[Extracted data entries]

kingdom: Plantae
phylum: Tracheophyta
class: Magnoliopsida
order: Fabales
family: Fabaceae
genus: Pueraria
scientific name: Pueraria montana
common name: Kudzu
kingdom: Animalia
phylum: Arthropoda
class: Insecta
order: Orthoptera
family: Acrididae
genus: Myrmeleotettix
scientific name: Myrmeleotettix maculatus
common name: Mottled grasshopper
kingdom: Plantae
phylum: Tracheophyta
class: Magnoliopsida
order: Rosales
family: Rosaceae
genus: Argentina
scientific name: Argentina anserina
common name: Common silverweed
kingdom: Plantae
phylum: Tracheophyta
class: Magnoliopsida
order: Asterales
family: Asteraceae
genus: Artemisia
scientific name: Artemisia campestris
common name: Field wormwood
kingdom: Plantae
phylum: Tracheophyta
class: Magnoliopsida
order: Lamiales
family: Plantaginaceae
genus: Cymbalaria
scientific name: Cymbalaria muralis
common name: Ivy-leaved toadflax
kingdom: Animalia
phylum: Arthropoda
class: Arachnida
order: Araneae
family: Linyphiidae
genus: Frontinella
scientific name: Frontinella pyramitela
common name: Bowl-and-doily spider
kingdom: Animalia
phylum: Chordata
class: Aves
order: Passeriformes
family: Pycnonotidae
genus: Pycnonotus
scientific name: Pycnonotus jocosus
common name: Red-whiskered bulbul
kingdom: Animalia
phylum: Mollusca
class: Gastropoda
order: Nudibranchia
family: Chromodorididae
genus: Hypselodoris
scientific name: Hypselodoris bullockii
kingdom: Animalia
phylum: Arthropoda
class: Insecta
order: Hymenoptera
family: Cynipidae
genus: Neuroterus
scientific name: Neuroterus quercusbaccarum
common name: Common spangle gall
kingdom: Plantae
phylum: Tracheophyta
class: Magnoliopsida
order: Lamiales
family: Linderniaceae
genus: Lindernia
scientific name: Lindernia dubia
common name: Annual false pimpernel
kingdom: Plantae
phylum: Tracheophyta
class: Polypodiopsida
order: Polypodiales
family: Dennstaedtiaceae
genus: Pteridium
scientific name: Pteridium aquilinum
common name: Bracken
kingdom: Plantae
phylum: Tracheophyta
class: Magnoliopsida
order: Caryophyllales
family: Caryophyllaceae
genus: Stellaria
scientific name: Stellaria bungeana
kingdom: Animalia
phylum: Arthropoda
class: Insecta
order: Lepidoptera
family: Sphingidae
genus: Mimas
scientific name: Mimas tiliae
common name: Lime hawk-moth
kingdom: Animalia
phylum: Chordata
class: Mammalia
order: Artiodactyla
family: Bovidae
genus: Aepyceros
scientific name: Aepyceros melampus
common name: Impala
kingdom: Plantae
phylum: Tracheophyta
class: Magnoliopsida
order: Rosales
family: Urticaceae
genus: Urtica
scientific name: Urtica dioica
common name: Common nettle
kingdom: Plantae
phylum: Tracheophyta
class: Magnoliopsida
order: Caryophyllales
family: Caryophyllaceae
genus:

**Problem**.
Please copy all of the lines above again, substituting "vernacular name" for every "common name" and leaving the rest unchanged.

**Result of the task**.
kingdom: Plantae
phylum: Tracheophyta
class: Magnoliopsida
order: Fabales
family: Fabaceae
genus: Pueraria
scientific name: Pueraria montana
vernacular name: Kudzu
kingdom: Animalia
phylum: Arthropoda
class: Insecta
order: Orthoptera
family: Acrididae
genus: Myrmeleotettix
scientific name: Myrmeleotettix maculatus
vernacular name: Mottled grasshopper
kingdom: Plantae
phylum: Tracheophyta
class: Magnoliopsida
order: Rosales
family: Rosaceae
genus: Argentina
scientific name: Argentina anserina
vernacular name: Common silverweed
kingdom: Plantae
phylum: Tracheophyta
class: Magnoliopsida
order: Asterales
family: Asteraceae
genus: Artemisia
scientific name: Artemisia campestris
vernacular name: Field wormwood
kingdom: Plantae
phylum: Tracheophyta
class: Magnoliopsida
order: Lamiales
family: Plantaginaceae
genus: Cymbalaria
scientific name: Cymbalaria muralis
vernacular name: Ivy-leaved toadflax
kingdom: Animalia
phylum: Arthropoda
class: Arachnida
order: Araneae
family: Linyphiidae
genus: Frontinella
scientific name: Frontinella pyramitela
vernacular name: Bowl-and-doily spider
kingdom: Animalia
phylum: Chordata
class: Aves
order: Passeriformes
family: Pycnonotidae
genus: Pycnonotus
scientific name: Pycnonotus jocosus
vernacular name: Red-whiskered bulbul
kingdom: Animalia
phylum: Mollusca
class: Gastropoda
order: Nudibranchia
family: Chromodorididae
genus: Hypselodoris
scientific name: Hypselodoris bullockii
kingdom: Animalia
phylum: Arthropoda
class: Insecta
order: Hymenoptera
family: Cynipidae
genus: Neuroterus
scientific name: Neuroterus quercusbaccarum
vernacular name: Common spangle gall
kingdom: Plantae
phylum: Tracheophyta
class: Magnoliopsida
order: Lamiales
family: Linderniaceae
genus: Lindernia
scientific name: Lindernia dubia
vernacular name: Annual false pimpernel
kingdom: Plantae
phylum: Tracheophyta
class: Polypodiopsida
order: Polypodiales
family: Dennstaedtiaceae
genus: Pteridium
scientific name: Pteridium aquilinum
vernacular name: Bracken
kingdom: Plantae
phylum: Tracheophyta
class: Magnoliopsida
order: Caryophyllales
family: Caryophyllaceae
genus: Stellaria
scientific name: Stellaria bungeana
kingdom: Animalia
phylum: Arthropoda
class: Insecta
order: Lepidoptera
family: Sphingidae
genus: Mimas
scientific name: Mimas tiliae
vernacular name: Lime hawk-moth
kingdom: Animalia
phylum: Chordata
class: Mammalia
order: Artiodactyla
family: Bovidae
genus: Aepyceros
scientific name: Aepyceros melampus
vernacular name: Impala
kingdom: Plantae
phylum: Tracheophyta
class: Magnoliopsida
order: Rosales
family: Urticaceae
genus: Urtica
scientific name: Urtica dioica
vernacular name: Common nettle
kingdom: Plantae
phylum: Tracheophyta
class: Magnoliopsida
order: Caryophyllales
family: Caryophyllaceae
genus:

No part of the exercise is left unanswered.